▸ AIM OF THE TASK
Return each of the rows below unchanged, character for character.
□ □ □ □ □ □ □
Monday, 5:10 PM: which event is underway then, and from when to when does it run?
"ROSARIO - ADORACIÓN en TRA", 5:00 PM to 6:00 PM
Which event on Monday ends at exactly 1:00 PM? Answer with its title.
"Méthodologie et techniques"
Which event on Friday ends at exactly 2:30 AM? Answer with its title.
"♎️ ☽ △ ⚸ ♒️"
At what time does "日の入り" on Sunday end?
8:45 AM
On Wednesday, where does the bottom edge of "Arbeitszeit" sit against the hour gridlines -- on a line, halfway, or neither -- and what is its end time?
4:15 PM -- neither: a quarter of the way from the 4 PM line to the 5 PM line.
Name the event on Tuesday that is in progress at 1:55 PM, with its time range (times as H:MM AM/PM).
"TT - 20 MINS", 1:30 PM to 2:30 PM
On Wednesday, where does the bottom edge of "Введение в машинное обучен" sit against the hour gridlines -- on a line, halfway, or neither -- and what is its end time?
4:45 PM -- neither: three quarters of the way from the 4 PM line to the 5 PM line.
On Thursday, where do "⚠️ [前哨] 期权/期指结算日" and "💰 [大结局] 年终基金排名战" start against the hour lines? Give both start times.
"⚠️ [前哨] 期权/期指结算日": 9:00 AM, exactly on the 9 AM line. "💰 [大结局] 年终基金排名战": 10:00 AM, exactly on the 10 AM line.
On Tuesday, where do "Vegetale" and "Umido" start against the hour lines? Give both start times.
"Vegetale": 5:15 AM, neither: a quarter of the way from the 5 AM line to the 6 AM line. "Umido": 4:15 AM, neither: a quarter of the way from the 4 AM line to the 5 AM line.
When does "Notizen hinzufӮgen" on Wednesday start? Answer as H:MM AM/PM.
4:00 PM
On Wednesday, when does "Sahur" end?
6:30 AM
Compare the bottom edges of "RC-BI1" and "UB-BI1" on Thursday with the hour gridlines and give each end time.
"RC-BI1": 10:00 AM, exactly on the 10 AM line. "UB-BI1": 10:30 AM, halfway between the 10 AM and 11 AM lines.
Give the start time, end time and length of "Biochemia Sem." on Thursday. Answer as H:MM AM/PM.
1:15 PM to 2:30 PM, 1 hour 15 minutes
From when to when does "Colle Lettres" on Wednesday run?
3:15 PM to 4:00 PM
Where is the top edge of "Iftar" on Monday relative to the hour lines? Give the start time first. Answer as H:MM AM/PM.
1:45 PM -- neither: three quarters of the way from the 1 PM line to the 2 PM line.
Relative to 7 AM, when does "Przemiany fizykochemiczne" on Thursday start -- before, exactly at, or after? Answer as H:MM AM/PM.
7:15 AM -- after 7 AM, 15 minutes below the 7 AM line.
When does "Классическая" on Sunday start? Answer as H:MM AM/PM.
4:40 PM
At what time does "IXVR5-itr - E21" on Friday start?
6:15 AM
□ □ □ □ □ □ □
▸ COMPLETE OUTPUT
Monday, 5:10 PM: which event is underway then, and from when to when does it run?
"ROSARIO - ADORACIÓN en TRA", 5:00 PM to 6:00 PM
Which event on Monday ends at exactly 1:00 PM? Answer with its title.
"Méthodologie et techniques"
Which event on Friday ends at exactly 2:30 AM? Answer with its title.
"♎️ ☽ △ ⚸ ♒️"
At what time does "日の入り" on Sunday end?
8:45 AM
On Wednesday, where does the bottom edge of "Arbeitszeit" sit against the hour gridlines -- on a line, halfway, or neither -- and what is its end time?
4:15 PM -- neither: a quarter of the way from the 4 PM line to the 5 PM line.
Name the event on Tuesday that is in progress at 1:55 PM, with its time range (times as H:MM AM/PM).
"TT - 20 MINS", 1:30 PM to 2:30 PM
On Wednesday, where does the bottom edge of "Введение в машинное обучен" sit against the hour gridlines -- on a line, halfway, or neither -- and what is its end time?
4:45 PM -- neither: three quarters of the way from the 4 PM line to the 5 PM line.
On Thursday, where do "⚠️ [前哨] 期权/期指结算日" and "💰 [大结局] 年终基金排名战" start against the hour lines? Give both start times.
"⚠️ [前哨] 期权/期指结算日": 9:00 AM, exactly on the 9 AM line. "💰 [大结局] 年终基金排名战": 10:00 AM, exactly on the 10 AM line.
On Tuesday, where do "Vegetale" and "Umido" start against the hour lines? Give both start times.
"Vegetale": 5:15 AM, neither: a quarter of the way from the 5 AM line to the 6 AM line. "Umido": 4:15 AM, neither: a quarter of the way from the 4 AM line to the 5 AM line.
When does "Notizen hinzufӮgen" on Wednesday start? Answer as H:MM AM/PM.
4:00 PM
On Wednesday, when does "Sahur" end?
6:30 AM
Compare the bottom edges of "RC-BI1" and "UB-BI1" on Thursday with the hour gridlines and give each end time.
"RC-BI1": 10:00 AM, exactly on the 10 AM line. "UB-BI1": 10:30 AM, halfway between the 10 AM and 11 AM lines.
Give the start time, end time and length of "Biochemia Sem." on Thursday. Answer as H:MM AM/PM.
1:15 PM to 2:30 PM, 1 hour 15 minutes
From when to when does "Colle Lettres" on Wednesday run?
3:15 PM to 4:00 PM
Where is the top edge of "Iftar" on Monday relative to the hour lines? Give the start time first. Answer as H:MM AM/PM.
1:45 PM -- neither: three quarters of the way from the 1 PM line to the 2 PM line.
Relative to 7 AM, when does "Przemiany fizykochemiczne" on Thursday start -- before, exactly at, or after? Answer as H:MM AM/PM.
7:15 AM -- after 7 AM, 15 minutes below the 7 AM line.
When does "Классическая" on Sunday start? Answer as H:MM AM/PM.
4:40 PM
At what time does "IXVR5-itr - E21" on Friday start?
6:15 AM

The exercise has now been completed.